Dengan kepemimpinannya, pengawasan peradilan tidak lagi sekadar “mengawasi dari atas”, tetapi menjadi bagian dari upaya membangun sistem peradilan yang modern, bersih, dan responsif.
Rangkuman Profil Dwiarso Budi Santiarto
Aspek dan Rincian Utama
- Tanggal Lahir: 14 Maret 1962, Madiun
- Pendidikan: S-1 Unair, S-2 UGM, Doktor Unair
- Karier Awal: Hakim di PN Surabaya (1987)
- Karier Strategis: Memimpin PN Semarang, PN Jakarta Utara, Hakim Tinggi Bali. Kini menjabat Ketua Muda Kamar Pengawasan MA sejak 2023.

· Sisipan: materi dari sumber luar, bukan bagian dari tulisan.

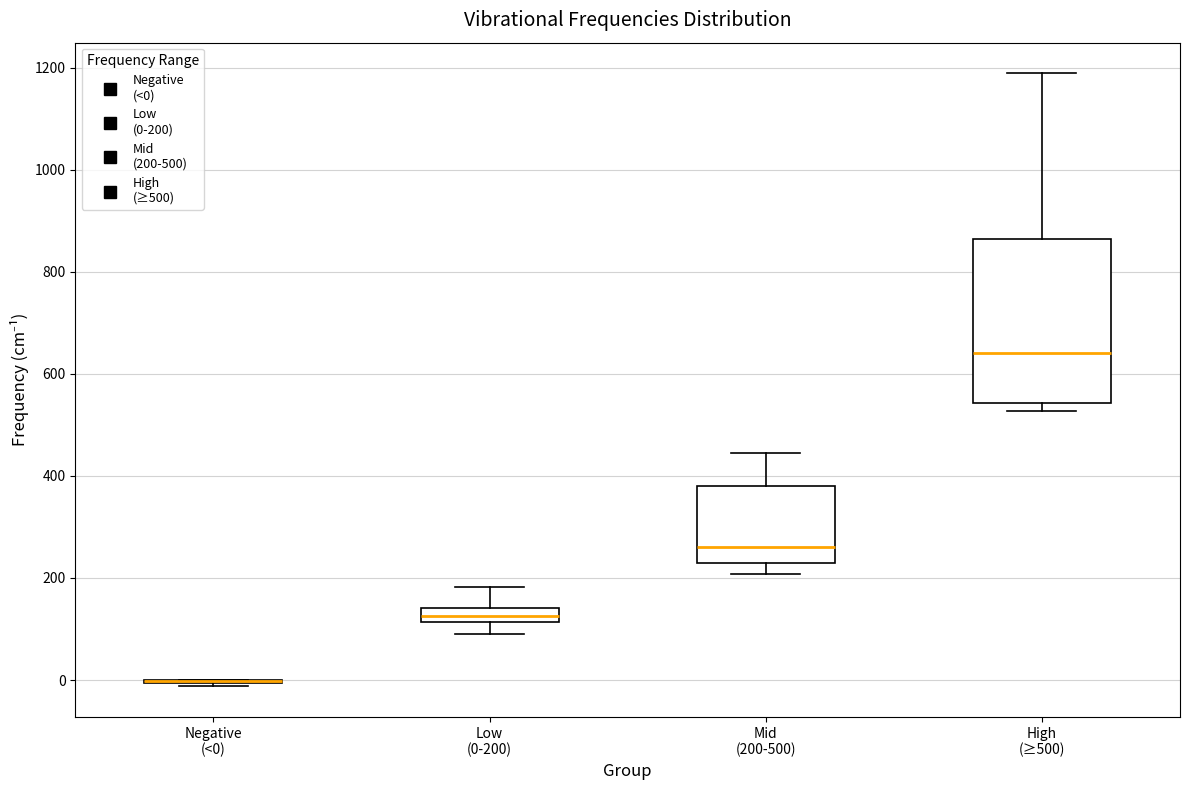

Which box is the tallest, from its lower edge to its upper edge?

High (≥500)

- Kontribusi Akademik: Disertasi soal pemidanaan korporasi
- Fokus Reformasi: Integritas hakim, digitalisasi pengawasan, transparansi peradilan
Penutup
Membicarakan Dwiarso Budi Santiarto hanya dari sisi vonis Ahok tentu menyempitkan pandangan terhadap kiprahnya. Ia adalah sosok yang berdiri di dua dunia sekaligus: praktisi peradilan dan akademisi hukum.
Di Mahkamah Agung, Dwiarso berperan sebagai pengawal integritas, memastikan lembaga peradilan tetap berjalan transparan dan akuntabel. Di sisi lain, melalui disertasinya tentang pemidanaan korporasi, Dwiarso memberikan kontribusi nyata bagi perkembangan hukum pidana modern di Indonesia.
Dengan pengalaman panjang, pemikiran akademis, serta tanggung jawab strategis yang diembannya, Dwiarso Budi Santiarto layak dipandang sebagai figur reformis dalam tubuh peradilan Indonesia — bukan hanya karena putusan kontroversialnya, tetapi juga karena visi dan dedikasi yang ia bawa untuk masa depan hukum di negeri ini.